### EXERCISE:
For this exercise, reproduce the entries below exactly, but only from the line containing "histopathology image demonstrates" through the line containing "positivity in alveolar", both included.

### ENTRIES SHOWN:
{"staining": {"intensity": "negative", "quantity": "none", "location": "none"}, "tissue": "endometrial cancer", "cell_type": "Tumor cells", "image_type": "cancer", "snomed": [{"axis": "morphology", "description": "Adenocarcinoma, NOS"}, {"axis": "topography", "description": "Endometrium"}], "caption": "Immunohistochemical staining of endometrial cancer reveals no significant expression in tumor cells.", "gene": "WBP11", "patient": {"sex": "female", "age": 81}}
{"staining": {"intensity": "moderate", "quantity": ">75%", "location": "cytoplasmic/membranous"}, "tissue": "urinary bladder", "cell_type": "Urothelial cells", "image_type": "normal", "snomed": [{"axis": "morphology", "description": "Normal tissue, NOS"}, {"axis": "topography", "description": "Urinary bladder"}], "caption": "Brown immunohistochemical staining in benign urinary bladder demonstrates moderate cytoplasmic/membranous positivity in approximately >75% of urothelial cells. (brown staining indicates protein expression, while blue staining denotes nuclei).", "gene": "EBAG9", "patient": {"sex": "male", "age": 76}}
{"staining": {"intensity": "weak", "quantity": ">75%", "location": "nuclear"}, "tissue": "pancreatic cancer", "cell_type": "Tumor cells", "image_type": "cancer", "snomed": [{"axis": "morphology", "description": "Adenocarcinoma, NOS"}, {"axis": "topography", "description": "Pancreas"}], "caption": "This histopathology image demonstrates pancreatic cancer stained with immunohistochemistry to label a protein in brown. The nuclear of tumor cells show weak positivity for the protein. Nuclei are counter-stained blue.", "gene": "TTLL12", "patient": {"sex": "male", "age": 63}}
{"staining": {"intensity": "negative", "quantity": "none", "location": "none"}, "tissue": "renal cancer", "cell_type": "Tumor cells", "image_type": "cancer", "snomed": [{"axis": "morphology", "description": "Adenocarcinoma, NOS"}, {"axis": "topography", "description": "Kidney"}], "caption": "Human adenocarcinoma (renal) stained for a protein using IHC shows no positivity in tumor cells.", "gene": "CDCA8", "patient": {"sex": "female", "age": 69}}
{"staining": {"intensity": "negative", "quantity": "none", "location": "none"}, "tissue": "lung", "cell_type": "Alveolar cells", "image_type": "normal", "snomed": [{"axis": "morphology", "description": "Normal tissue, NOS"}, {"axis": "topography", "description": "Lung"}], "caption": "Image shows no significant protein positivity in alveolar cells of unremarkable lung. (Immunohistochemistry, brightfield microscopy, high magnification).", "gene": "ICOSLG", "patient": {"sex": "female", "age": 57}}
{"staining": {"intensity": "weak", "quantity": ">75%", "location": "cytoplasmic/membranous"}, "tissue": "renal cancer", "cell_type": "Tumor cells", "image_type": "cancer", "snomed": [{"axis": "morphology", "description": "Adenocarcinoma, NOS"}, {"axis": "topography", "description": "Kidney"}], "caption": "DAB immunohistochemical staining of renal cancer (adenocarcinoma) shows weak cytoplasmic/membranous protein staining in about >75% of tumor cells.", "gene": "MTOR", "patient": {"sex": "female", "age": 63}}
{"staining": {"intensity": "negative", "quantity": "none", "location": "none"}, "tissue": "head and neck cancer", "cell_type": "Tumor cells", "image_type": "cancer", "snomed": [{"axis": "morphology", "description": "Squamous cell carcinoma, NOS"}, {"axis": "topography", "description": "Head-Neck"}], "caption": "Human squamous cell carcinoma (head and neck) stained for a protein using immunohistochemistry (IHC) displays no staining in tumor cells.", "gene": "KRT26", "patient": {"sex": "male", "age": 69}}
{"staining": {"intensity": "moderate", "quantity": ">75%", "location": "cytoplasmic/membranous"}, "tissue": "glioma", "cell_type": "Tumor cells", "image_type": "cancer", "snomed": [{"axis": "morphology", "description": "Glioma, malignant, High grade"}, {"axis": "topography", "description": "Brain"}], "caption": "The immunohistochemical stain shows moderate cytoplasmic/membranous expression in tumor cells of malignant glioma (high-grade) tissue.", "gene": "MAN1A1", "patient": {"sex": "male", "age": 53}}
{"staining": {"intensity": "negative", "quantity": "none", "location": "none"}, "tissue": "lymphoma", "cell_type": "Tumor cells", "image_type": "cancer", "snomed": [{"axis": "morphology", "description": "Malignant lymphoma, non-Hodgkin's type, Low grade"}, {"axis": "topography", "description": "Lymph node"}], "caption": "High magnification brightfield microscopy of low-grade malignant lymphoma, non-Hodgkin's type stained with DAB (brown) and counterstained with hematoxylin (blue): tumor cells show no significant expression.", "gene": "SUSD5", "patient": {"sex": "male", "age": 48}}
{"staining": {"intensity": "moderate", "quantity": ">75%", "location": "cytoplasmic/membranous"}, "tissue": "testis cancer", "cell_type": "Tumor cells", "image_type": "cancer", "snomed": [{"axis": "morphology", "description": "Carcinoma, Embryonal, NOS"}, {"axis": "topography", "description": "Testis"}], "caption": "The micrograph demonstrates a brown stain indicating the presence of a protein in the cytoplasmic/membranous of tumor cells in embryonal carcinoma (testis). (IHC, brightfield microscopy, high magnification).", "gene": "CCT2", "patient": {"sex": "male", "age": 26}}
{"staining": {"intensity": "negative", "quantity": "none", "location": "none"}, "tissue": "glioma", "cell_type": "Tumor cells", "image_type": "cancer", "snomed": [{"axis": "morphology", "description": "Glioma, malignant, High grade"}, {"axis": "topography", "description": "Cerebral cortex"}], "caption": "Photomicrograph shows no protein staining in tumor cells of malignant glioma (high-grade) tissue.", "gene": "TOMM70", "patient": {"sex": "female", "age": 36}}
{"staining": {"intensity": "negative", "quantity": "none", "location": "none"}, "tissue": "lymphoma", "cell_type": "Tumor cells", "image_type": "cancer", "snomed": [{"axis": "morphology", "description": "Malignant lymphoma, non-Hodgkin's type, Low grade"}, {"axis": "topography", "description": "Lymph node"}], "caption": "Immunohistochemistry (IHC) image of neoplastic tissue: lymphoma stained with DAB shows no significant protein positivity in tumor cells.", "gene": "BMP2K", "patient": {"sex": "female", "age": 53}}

### SOLUTION TO THE PROBLEM:
{"staining": {"intensity": "weak", "quantity": ">75%", "location": "nuclear"}, "tissue": "pancreatic cancer", "cell_type": "Tumor cells", "image_type": "cancer", "snomed": [{"axis": "morphology", "description": "Adenocarcinoma, NOS"}, {"axis": "topography", "description": "Pancreas"}], "caption": "This histopathology image demonstrates pancreatic cancer stained with immunohistochemistry to label a protein in brown. The nuclear of tumor cells show weak positivity for the protein. Nuclei are counter-stained blue.", "gene": "TTLL12", "patient": {"sex": "male", "age": 63}}
{"staining": {"intensity": "negative", "quantity": "none", "location": "none"}, "tissue": "renal cancer", "cell_type": "Tumor cells", "image_type": "cancer", "snomed": [{"axis": "morphology", "description": "Adenocarcinoma, NOS"}, {"axis": "topography", "description": "Kidney"}], "caption": "Human adenocarcinoma (renal) stained for a protein using IHC shows no positivity in tumor cells.", "gene": "CDCA8", "patient": {"sex": "female", "age": 69}}
{"staining": {"intensity": "negative", "quantity": "none", "location": "none"}, "tissue": "lung", "cell_type": "Alveolar cells", "image_type": "normal", "snomed": [{"axis": "morphology", "description": "Normal tissue, NOS"}, {"axis": "topography", "description": "Lung"}], "caption": "Image shows no significant protein positivity in alveolar cells of unremarkable lung. (Immunohistochemistry, brightfield microscopy, high magnification).", "gene": "ICOSLG", "patient": {"sex": "female", "age": 57}}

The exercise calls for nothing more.